What the task asks:
Every line holding the string "Right" should be copied from the listing.

Stored data:
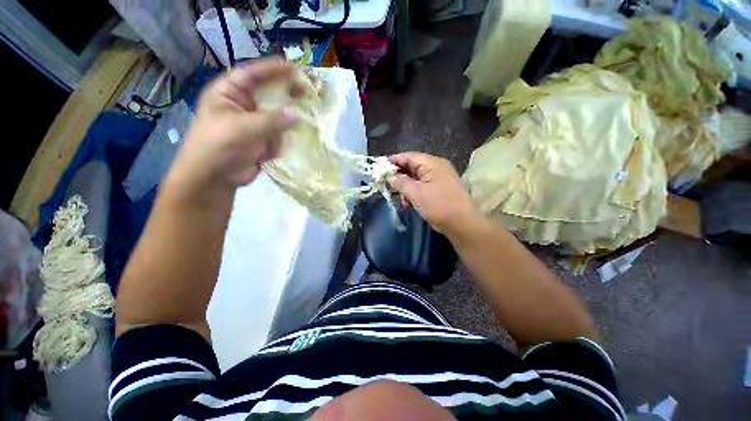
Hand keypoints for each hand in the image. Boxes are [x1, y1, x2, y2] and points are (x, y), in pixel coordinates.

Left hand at [170, 58, 299, 192]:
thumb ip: (272, 120)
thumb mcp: (244, 128)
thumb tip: (297, 114)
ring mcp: (253, 124)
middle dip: (285, 94)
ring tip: (296, 125)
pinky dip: (280, 142)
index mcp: (228, 94)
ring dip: (285, 123)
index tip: (293, 67)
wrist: (215, 178)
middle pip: (267, 94)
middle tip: (304, 91)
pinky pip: (277, 135)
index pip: (252, 74)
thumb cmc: (220, 146)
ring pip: (276, 117)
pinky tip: (273, 151)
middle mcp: (242, 105)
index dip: (272, 70)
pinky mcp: (261, 140)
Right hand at [387, 152, 474, 233]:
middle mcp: (436, 168)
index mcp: (432, 164)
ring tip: (397, 197)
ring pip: (415, 178)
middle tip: (385, 183)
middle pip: (412, 167)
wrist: (461, 223)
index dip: (394, 160)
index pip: (409, 157)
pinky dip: (412, 193)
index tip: (380, 166)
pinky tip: (407, 203)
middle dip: (398, 176)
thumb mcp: (417, 193)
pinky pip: (421, 187)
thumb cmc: (439, 206)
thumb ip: (401, 182)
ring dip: (405, 187)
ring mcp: (437, 179)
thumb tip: (389, 175)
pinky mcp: (437, 189)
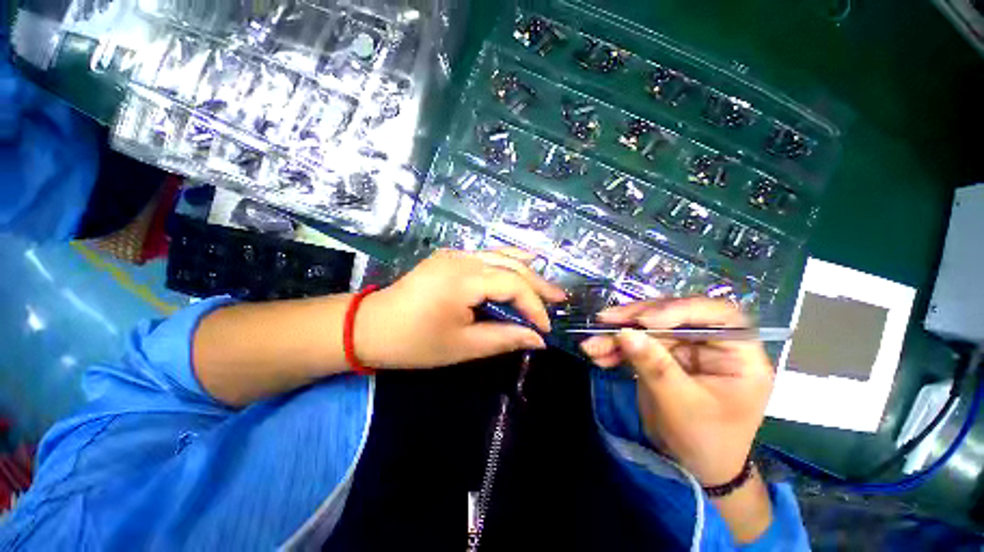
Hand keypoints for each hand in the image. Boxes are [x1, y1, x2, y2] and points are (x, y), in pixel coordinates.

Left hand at [356, 249, 565, 369]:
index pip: (512, 284)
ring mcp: (454, 254)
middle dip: (537, 284)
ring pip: (500, 256)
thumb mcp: (462, 346)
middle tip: (559, 299)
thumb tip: (538, 339)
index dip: (533, 305)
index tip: (545, 328)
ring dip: (525, 270)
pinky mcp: (449, 257)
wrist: (370, 326)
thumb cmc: (413, 342)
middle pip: (510, 265)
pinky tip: (521, 264)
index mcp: (463, 279)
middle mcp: (461, 258)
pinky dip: (507, 264)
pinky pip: (486, 257)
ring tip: (547, 284)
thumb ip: (504, 338)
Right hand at [579, 298, 773, 486]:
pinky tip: (597, 354)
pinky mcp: (662, 355)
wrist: (692, 466)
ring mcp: (684, 348)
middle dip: (634, 319)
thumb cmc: (704, 440)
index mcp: (738, 354)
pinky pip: (636, 343)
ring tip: (591, 345)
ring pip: (647, 328)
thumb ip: (655, 366)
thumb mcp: (681, 405)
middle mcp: (710, 343)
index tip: (645, 320)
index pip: (717, 314)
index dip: (681, 309)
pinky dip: (614, 347)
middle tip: (604, 321)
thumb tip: (625, 332)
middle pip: (672, 315)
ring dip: (616, 334)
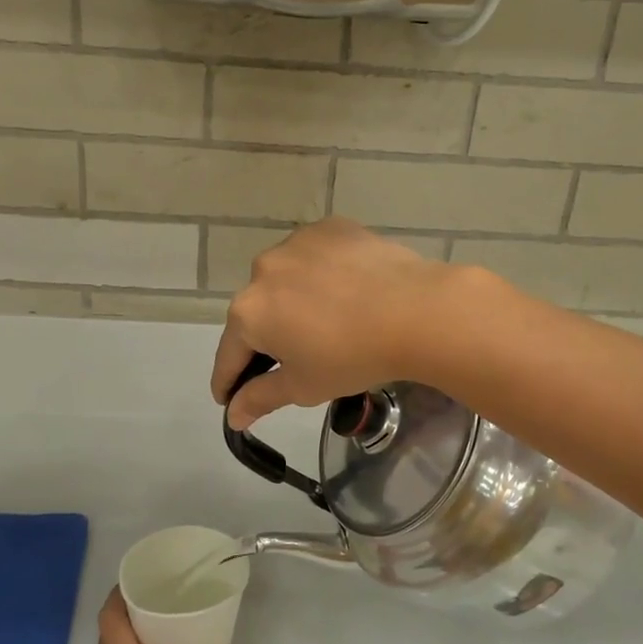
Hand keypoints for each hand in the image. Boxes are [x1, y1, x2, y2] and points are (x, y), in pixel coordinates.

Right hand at [210, 219, 471, 429]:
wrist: (415, 311)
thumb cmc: (352, 357)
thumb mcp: (303, 386)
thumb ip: (260, 398)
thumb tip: (233, 415)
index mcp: (248, 312)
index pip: (229, 353)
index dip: (227, 380)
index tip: (227, 397)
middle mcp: (262, 270)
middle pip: (257, 311)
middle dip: (266, 337)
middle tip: (289, 359)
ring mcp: (297, 243)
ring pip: (285, 279)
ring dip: (293, 299)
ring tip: (324, 320)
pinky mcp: (330, 228)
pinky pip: (315, 256)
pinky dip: (321, 273)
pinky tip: (344, 289)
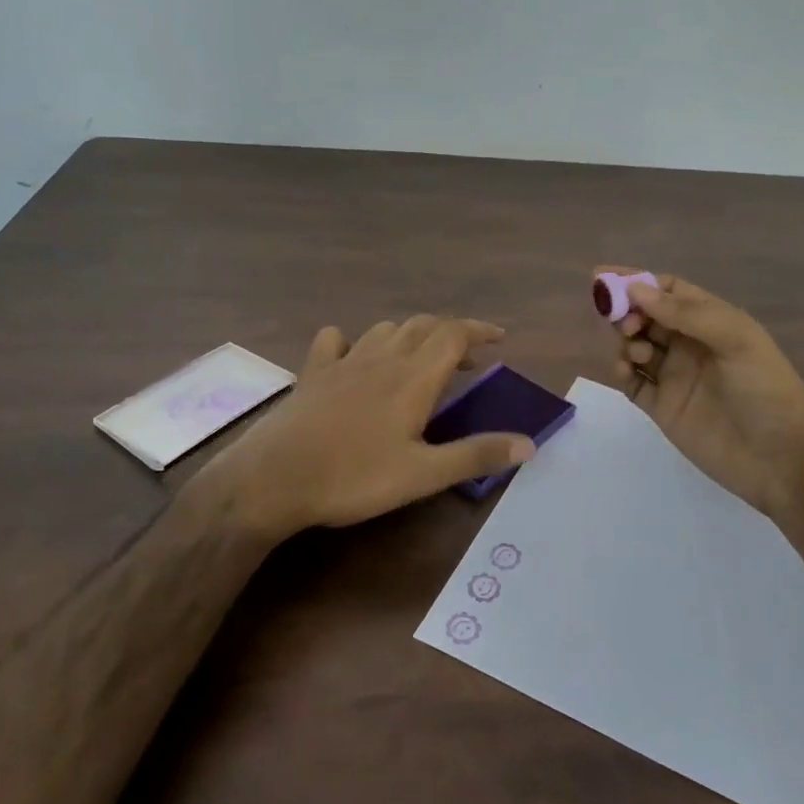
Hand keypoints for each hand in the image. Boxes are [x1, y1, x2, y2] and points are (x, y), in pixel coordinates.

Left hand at [195, 315, 535, 539]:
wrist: (273, 478)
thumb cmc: (354, 477)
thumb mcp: (423, 474)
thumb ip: (476, 455)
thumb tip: (530, 443)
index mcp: (413, 377)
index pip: (454, 334)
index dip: (479, 330)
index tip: (499, 338)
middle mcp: (382, 359)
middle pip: (423, 325)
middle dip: (450, 333)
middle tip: (467, 358)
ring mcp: (344, 362)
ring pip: (385, 329)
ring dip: (410, 334)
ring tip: (420, 358)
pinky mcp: (312, 373)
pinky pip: (335, 340)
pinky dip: (353, 340)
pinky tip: (354, 357)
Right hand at [598, 267, 803, 521]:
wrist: (781, 460)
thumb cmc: (765, 389)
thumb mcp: (735, 339)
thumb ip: (685, 313)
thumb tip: (635, 289)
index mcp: (712, 321)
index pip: (668, 290)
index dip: (637, 281)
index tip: (604, 277)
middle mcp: (690, 345)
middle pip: (647, 316)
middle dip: (628, 311)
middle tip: (623, 322)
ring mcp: (675, 377)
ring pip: (635, 346)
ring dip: (626, 341)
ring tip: (636, 353)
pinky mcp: (663, 408)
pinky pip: (633, 382)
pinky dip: (622, 372)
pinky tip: (624, 371)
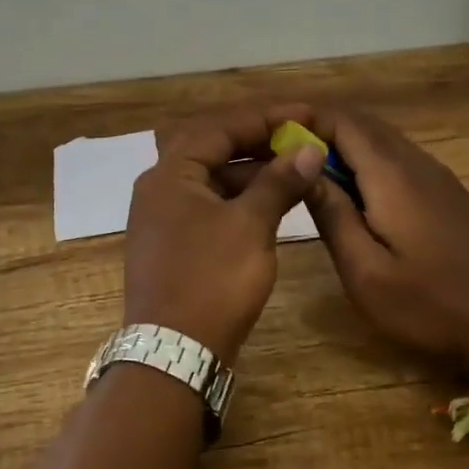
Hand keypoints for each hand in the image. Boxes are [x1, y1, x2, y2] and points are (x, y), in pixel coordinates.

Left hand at [123, 106, 327, 361]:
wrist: (175, 352)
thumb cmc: (212, 281)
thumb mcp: (250, 225)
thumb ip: (279, 182)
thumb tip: (308, 149)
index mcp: (170, 173)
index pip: (219, 127)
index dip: (265, 118)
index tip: (305, 115)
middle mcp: (160, 187)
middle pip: (212, 148)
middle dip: (258, 141)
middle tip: (300, 139)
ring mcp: (164, 217)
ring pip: (212, 178)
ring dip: (251, 171)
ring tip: (295, 169)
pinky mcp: (175, 243)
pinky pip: (210, 204)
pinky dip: (240, 198)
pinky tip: (272, 203)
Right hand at [302, 106, 468, 374]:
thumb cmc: (432, 306)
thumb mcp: (366, 272)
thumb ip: (331, 216)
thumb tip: (302, 170)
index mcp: (392, 175)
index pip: (341, 121)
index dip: (302, 117)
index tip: (267, 129)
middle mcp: (416, 163)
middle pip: (361, 124)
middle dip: (318, 127)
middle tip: (278, 148)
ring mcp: (438, 177)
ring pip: (382, 140)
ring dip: (342, 144)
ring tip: (305, 167)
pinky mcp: (449, 195)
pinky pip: (399, 159)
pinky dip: (366, 160)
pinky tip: (351, 190)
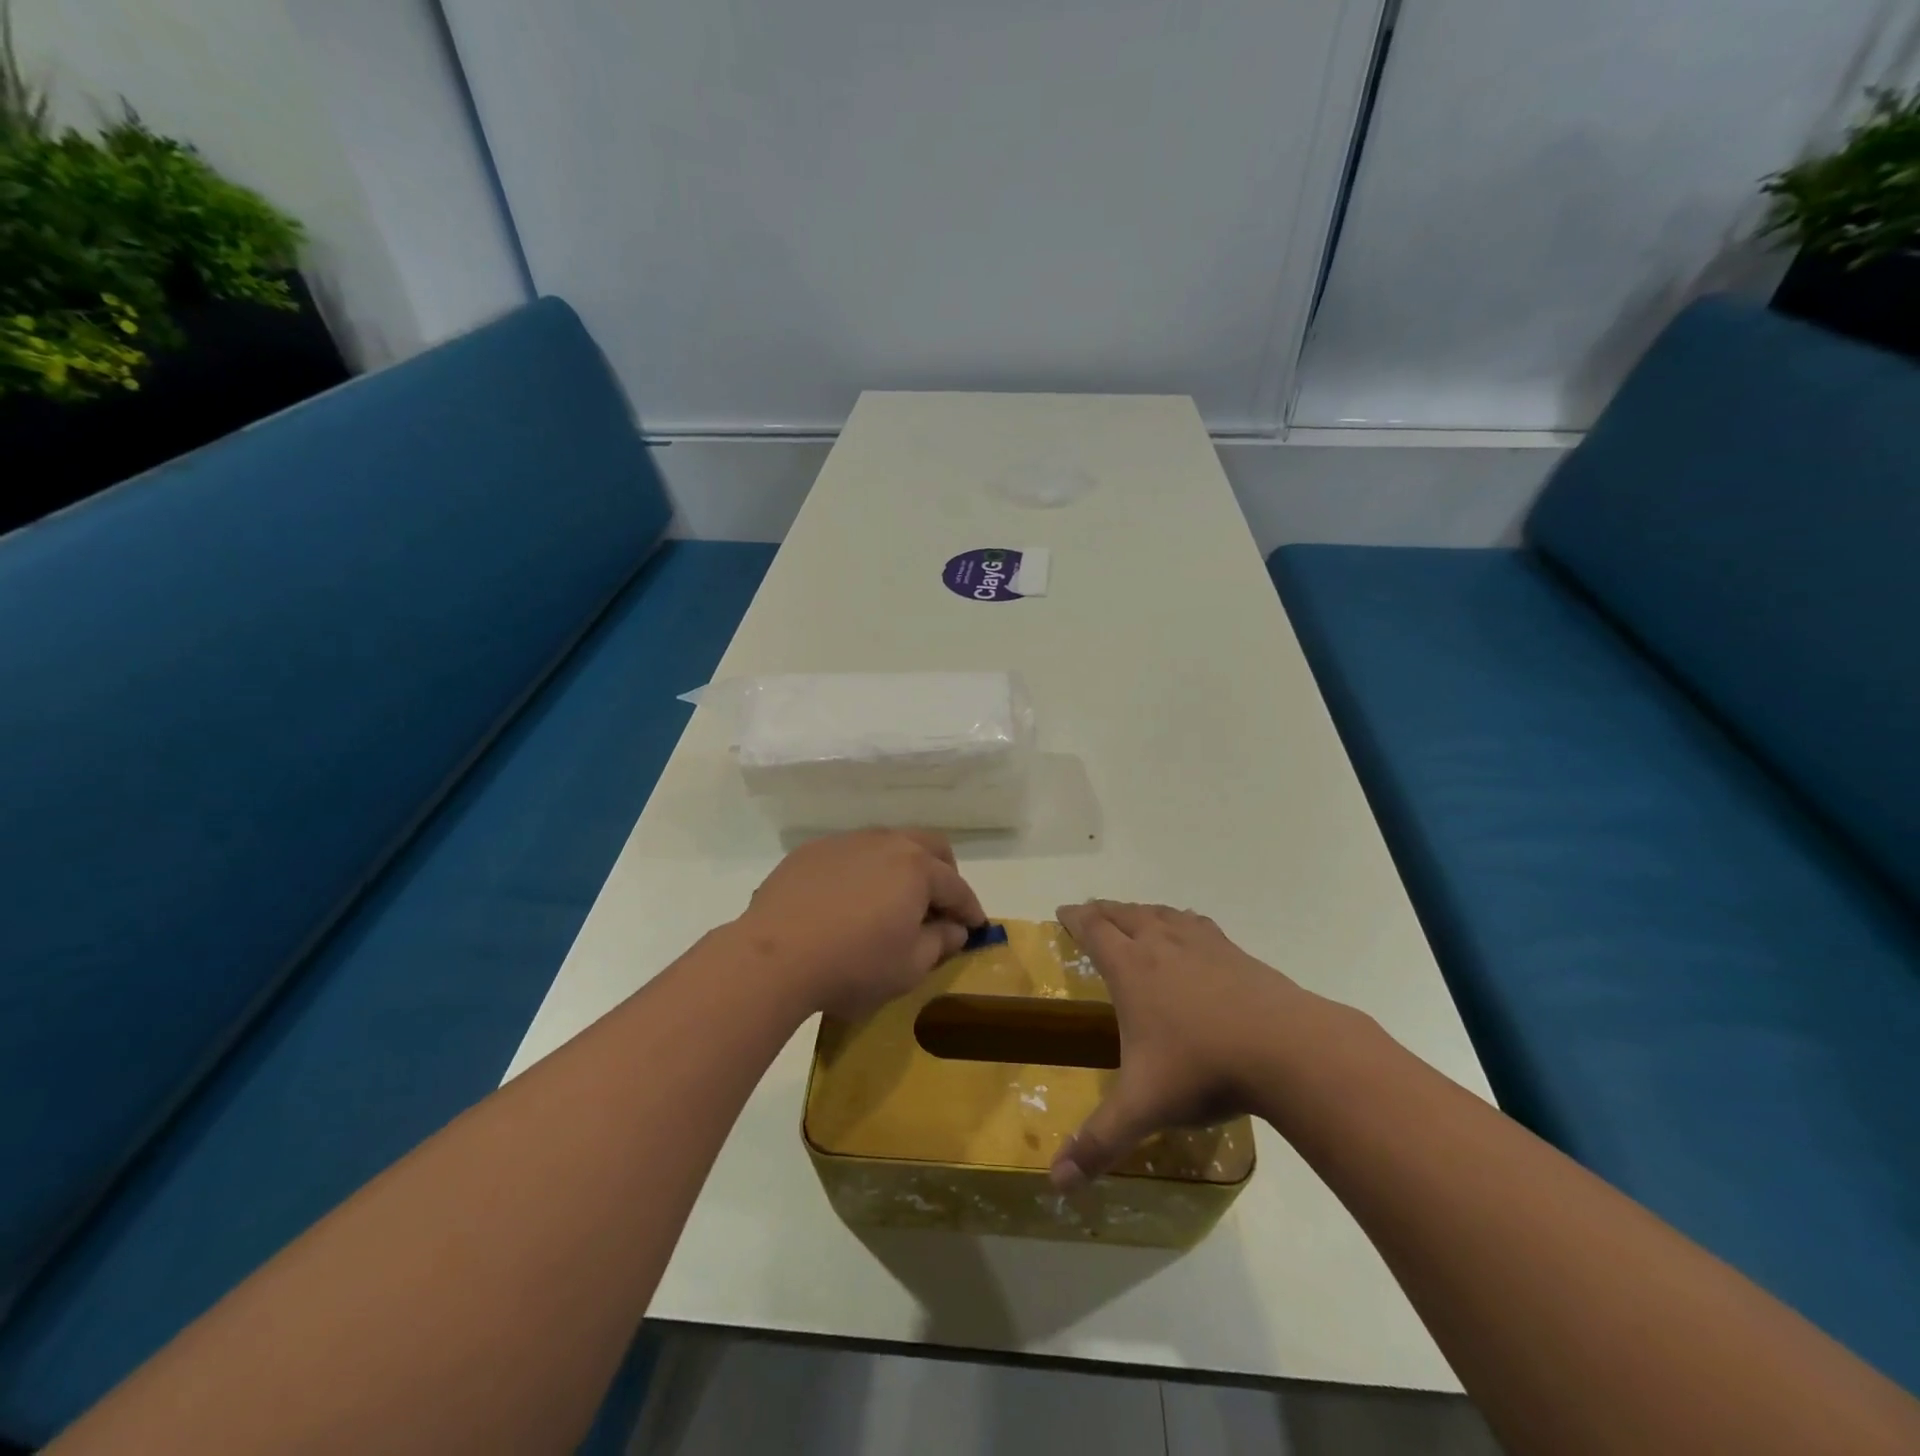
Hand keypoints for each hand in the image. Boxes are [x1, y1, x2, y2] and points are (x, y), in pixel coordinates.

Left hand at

Answer space:
Right hand at [387, 152, 474, 233]:
Right hand at [579, 298, 773, 486]:
Right hand at [210, 219, 471, 429]:
Right hand at [598, 267, 803, 521]:
Right hand at [302, 106, 468, 374]:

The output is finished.